Fast forward a few decades, and I find for the first time in my life that my trousers are getting too tight and my kids are joking that I am developing a double chin. This is not good. I assess the situation. I am not overweight - my BMI is a theoretically healthy 23.2 - but all my life I have been on the light side of average, and now I am on the heavy side of average. This is definitely not good and I need to do something about it.
So I follow the advice which I have been giving to my patients for many years and put myself on what seems like a reasonable diet. I cut out my weekly visit to KFC, get diet pepsi instead of regular pepsi, cut down the snacks and use the stairs every day instead of the elevator in my apartment building. This should do the trick.
I do this for a few weeks and weigh myself every week. Nothing happens. I don't gain any more weight - that's good - but I don't lose any weight either.
So more action is called for. I cut out the hot chocolate which I normally drink at work, and drink 1% milk instead. I put myself on what seems like a near starvation diet which is little more than a bowl of cornflakes in the morning, a boiled egg at lunchtime and a small tin of salmon in the evening. If I have a snack, I compensate for that by missing out a whole meal (if you can call a boiled egg a "meal"). And at last, I start to lose weight at a rate of about a pound a week. So far I have lost 9 pounds and got down to a BMI of 21.9 which is pretty close to where I want to be.

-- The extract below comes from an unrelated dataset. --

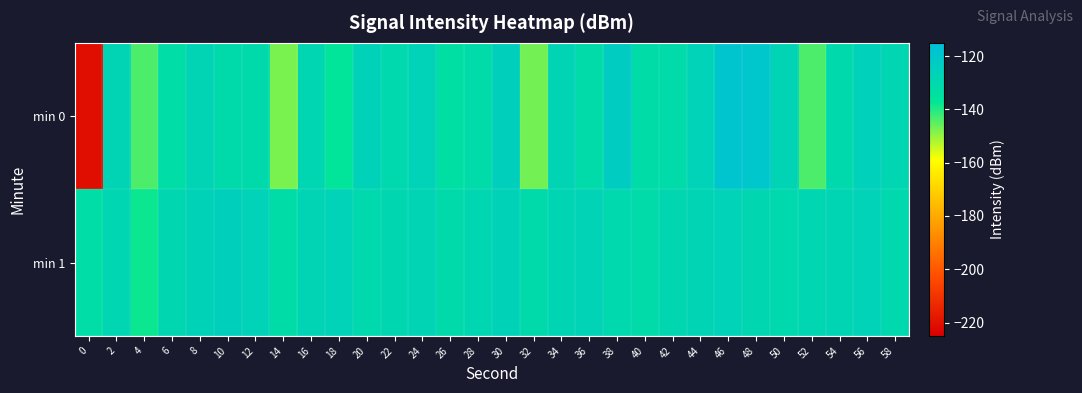

What is the spread (max minus min) of values at 12?

4.2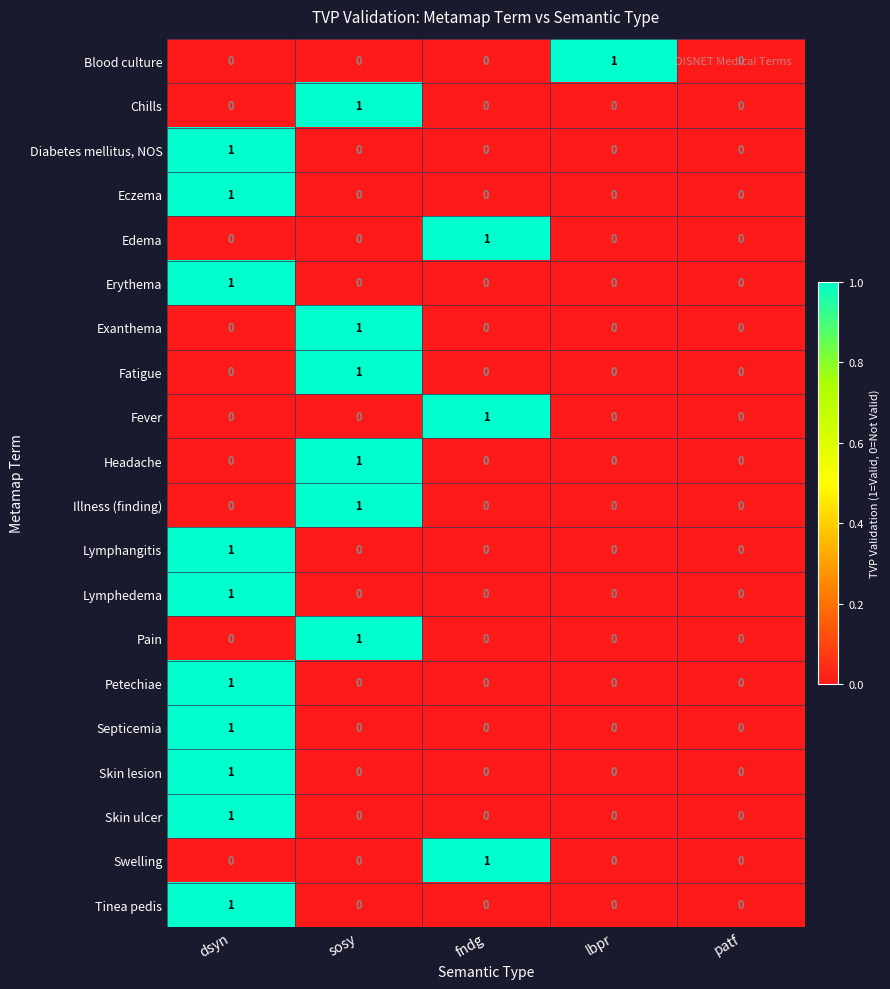

At which category is the sum across all series the highest?

dsyn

I think there are four lessons to be learned from this:
1. My OWPs are correct when they tell me they hardly eat anything
2. I am correct when I tell my OWPs that if they keep cutting down what they eat, they will eventually start to lose weight
3. The amount of food actually needed to keep the human body going is astonishingly tiny. Our bodies have evolved to be very efficient, which was a good thing in days gone by, but works against us in today's society.
4. The key to losing weight is to weigh yourself weekly so you get real-time feedback about whether what you are doing is working or not. If you are a pound lighter this week than you were last week, that's great, keep doing what you are doing. If you are the same or heavier, what you are doing is not working and you need to do something different. I have very little patience with OWPs who say they want to do something about their weight, come to my office once every three months to be weighed, but don't weigh themselves in between times. This seems to me to be a sure-fire recipe for failure, and suggests that they are not really trying / not really interested.
Good luck, and I'd be interested to hear what people think about all this!